Quickly finding duplicates in an ArrayList

P

paradox

Basically I have an ArrayList of strings; I need a fast way of
searching through and comparing the elements of the ArrayList and the
return an ArrayList of items that have 3 Duplicates.

For example, if the ArrayList has the following elements:

elems[0] = "blue"
elems[1] = "red"
elems[2] = "blue"
elems[3] = "green"
elems[4] = "red"
elems[5] = "red"

I want to have a function that goes through the list and then returns a
new arraylist like:

newElems[0] = "red"
newElems[1] = "red"
newElems[2] = "red"

In actuality my arraylist is an array of objects, which have a string
property and I'm referencing like: elems[0].filename = "red"; but the
above example is easier to follow.

I would like to be able to perform this search as fast as possible. I
personally don't have any real experience or familiarity with topics
such as binary trees, etc; would something like that be the route to
take? Thanks.
 
P

Philipp Schumann

I know of two routes that you can follow.

The first - look at the ArrayList.IndexOf method, which is probably the
quickest way to find a certain item in the underlying array. I believe there
is an overload to specify at which index to start the search.

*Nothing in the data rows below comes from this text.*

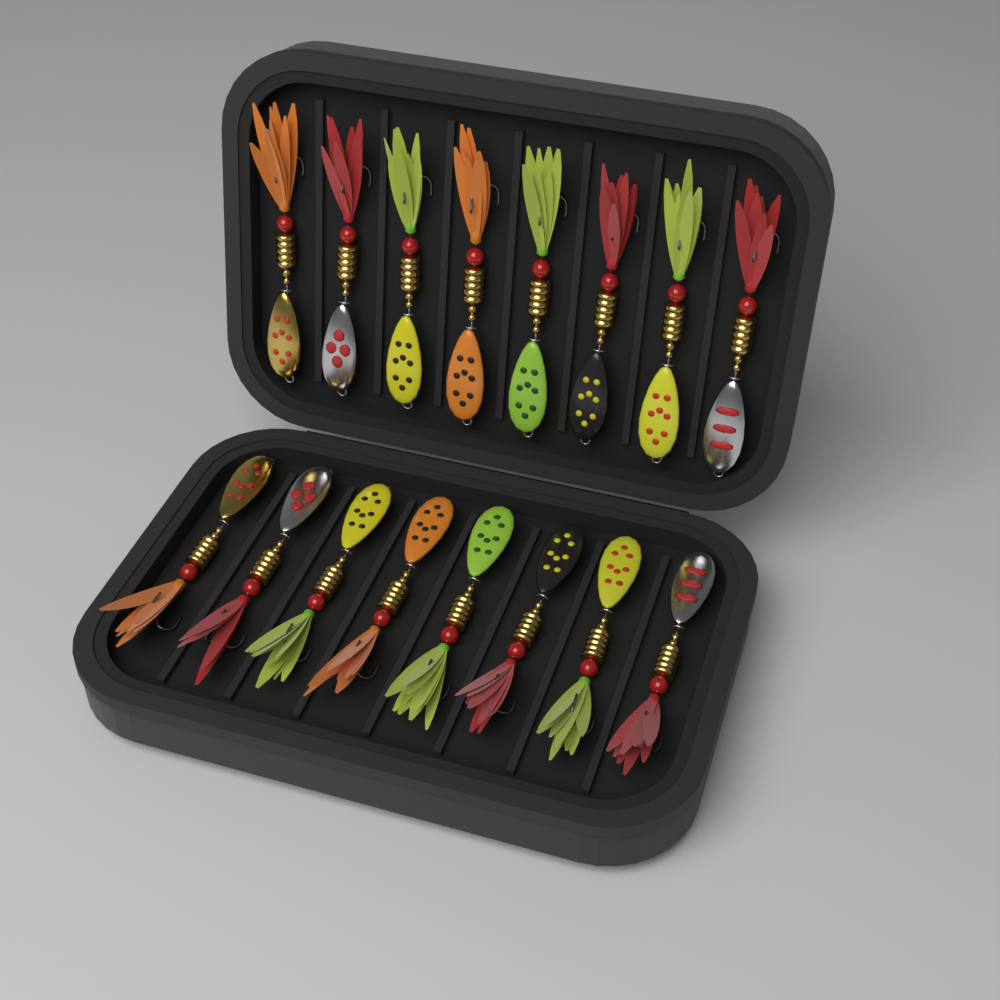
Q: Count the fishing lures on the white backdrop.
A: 16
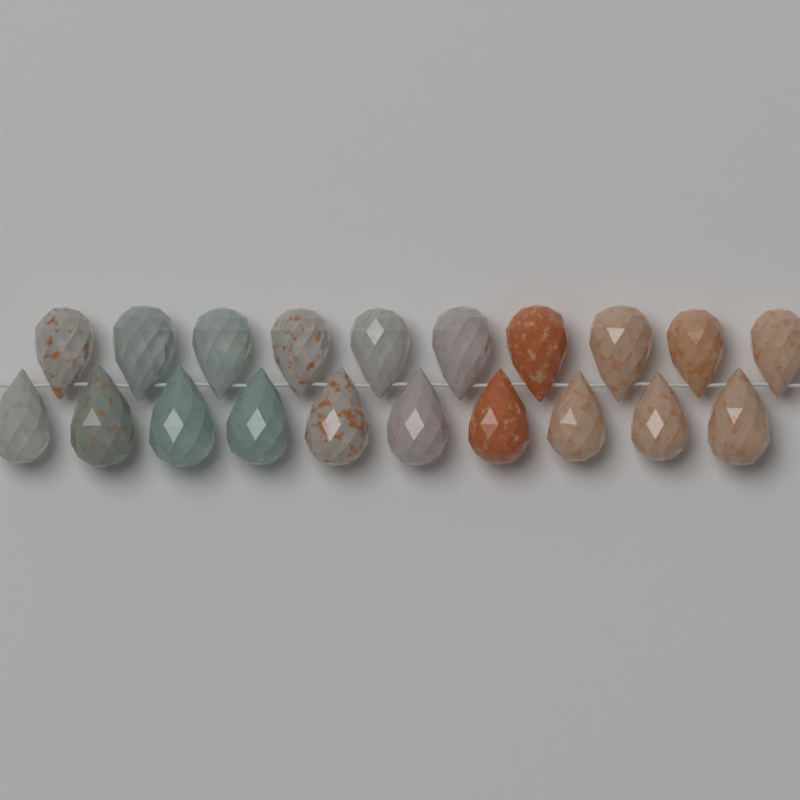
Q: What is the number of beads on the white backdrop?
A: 20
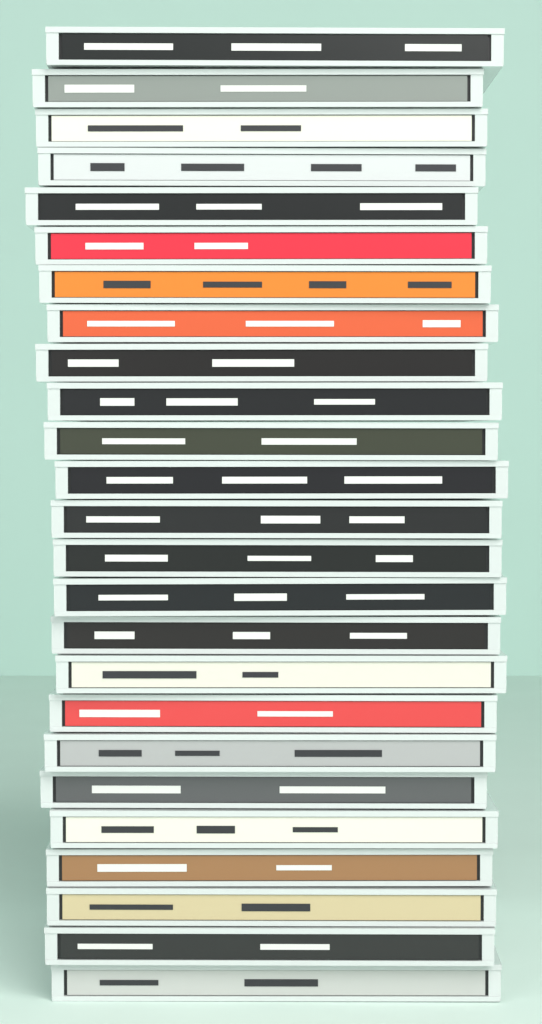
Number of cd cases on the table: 25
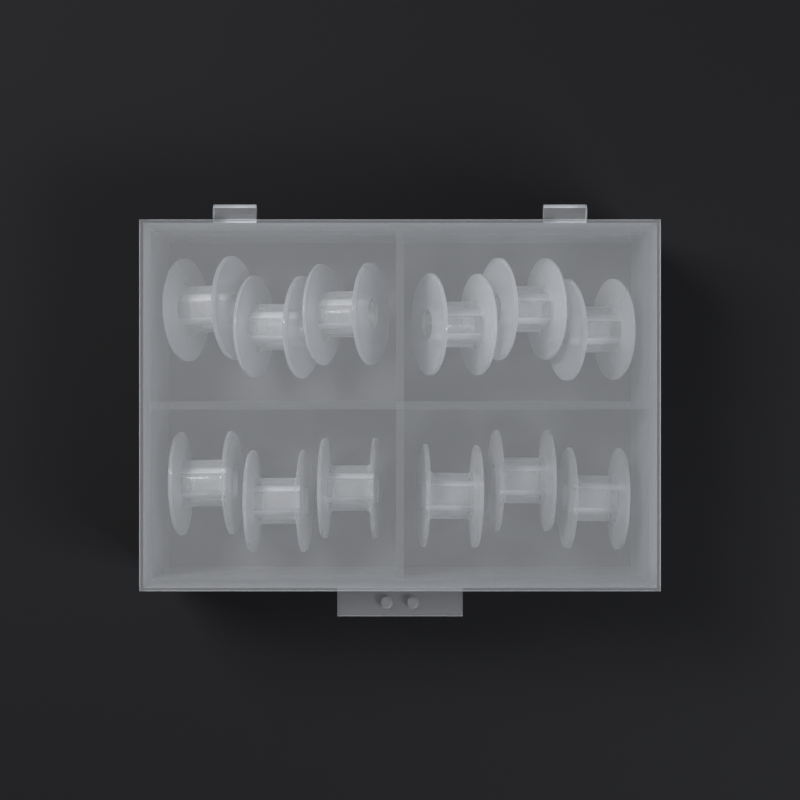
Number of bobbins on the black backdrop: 12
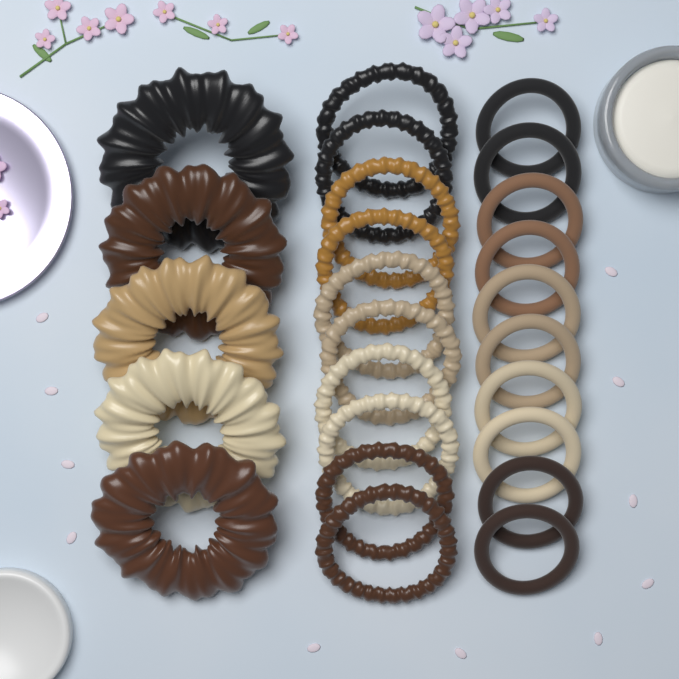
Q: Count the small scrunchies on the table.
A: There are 10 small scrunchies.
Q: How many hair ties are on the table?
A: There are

Secondly, if you create the arraylist yourself (not some other 3rd-party
code) you could use ArrayList.Contains() when populating the list to ensure
the duplicates don't get into the list in the first place.

My "two" euro cents. :)
 
P

paradox

Well... actually the point of the code is to find the duplicates and
then display them to users. To give you a much better understanding,
the program I am creating is for determining conflicts in the pk3 (zip)
files used in Quake 3. As people develop new maps, they create and use
existing map elements (textures, shaders, etc) and they are all stored
in these pk3 files. The problem that occurs is that they create their
own version of certain shaders or textures without renaming or changing
the filename directory structure; and this causes the game to fail to
load properly. Specifically the problem seems to be associated to
occasions when there are 3 pk3 files with a shader element that has the
same name but different file size.

I've gone through the pk3 (zip) files and populated an arraylist called
conlficts with a object of type element (a class I've defined).

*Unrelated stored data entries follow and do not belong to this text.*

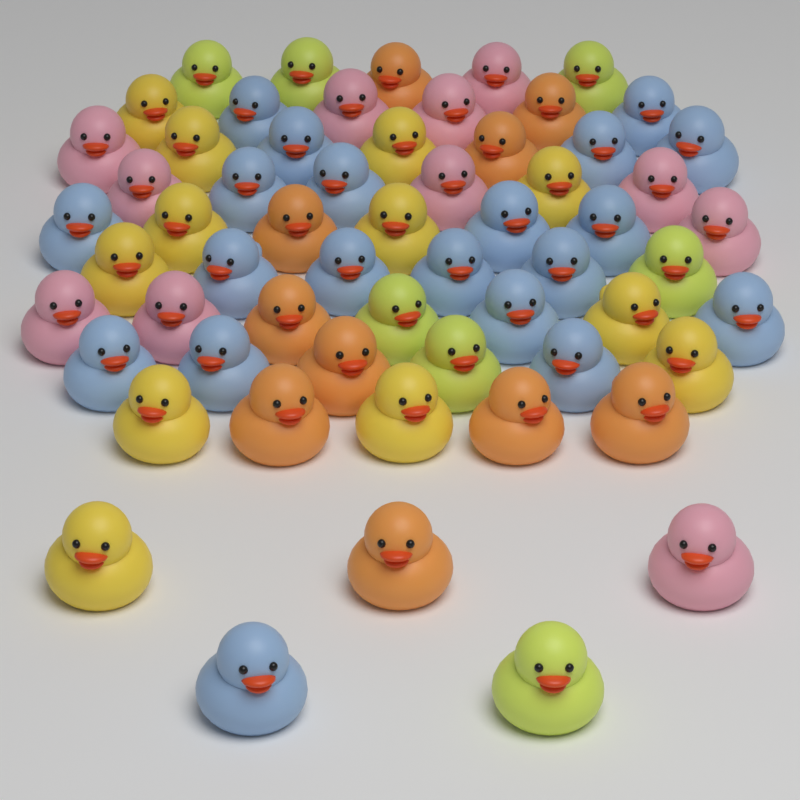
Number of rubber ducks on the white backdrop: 60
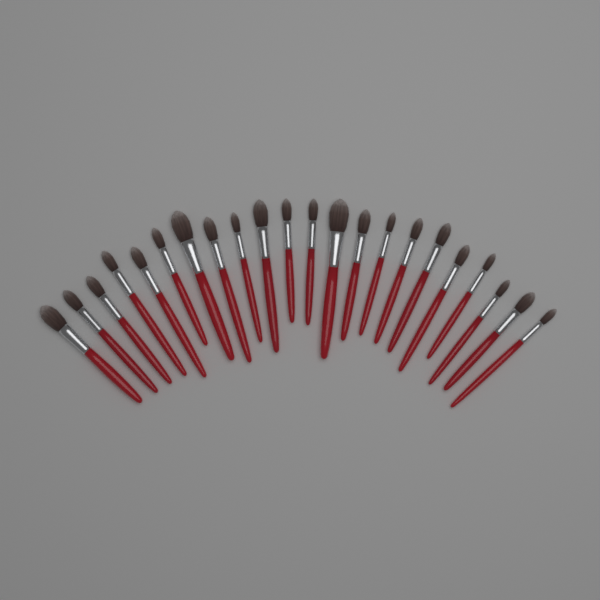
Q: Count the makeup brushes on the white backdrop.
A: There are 22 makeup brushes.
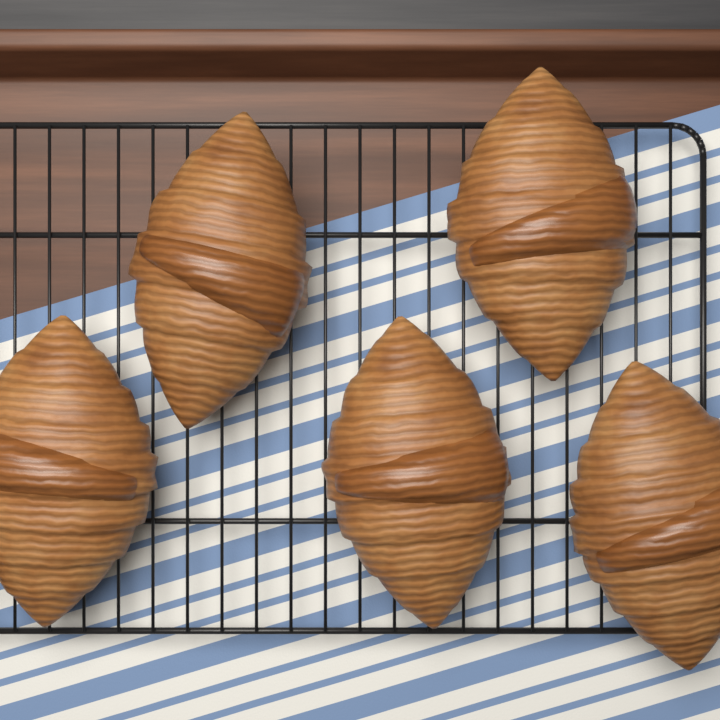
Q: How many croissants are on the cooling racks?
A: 5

I'm trying to provide a report that will go thru this list and return
these elements (and their associated pk3 files). So that the end user
can easily determine which files that they need to remove in order to
be able to connect successfully.

Using IndexOf isn't much different than the slow 3 nested loop approach
I'm trying to avoid.
 
K

Kenny

I would iterate through the ArrayList and for each item, add it to a
HashTable if it does not already exist in the HashTable and set its
value to 1. If it already exists, increment the value of that item in
the HashTable.

Once you've gone through the ArrayList, iterate through the HashTable
to see which items have a value greater than 1.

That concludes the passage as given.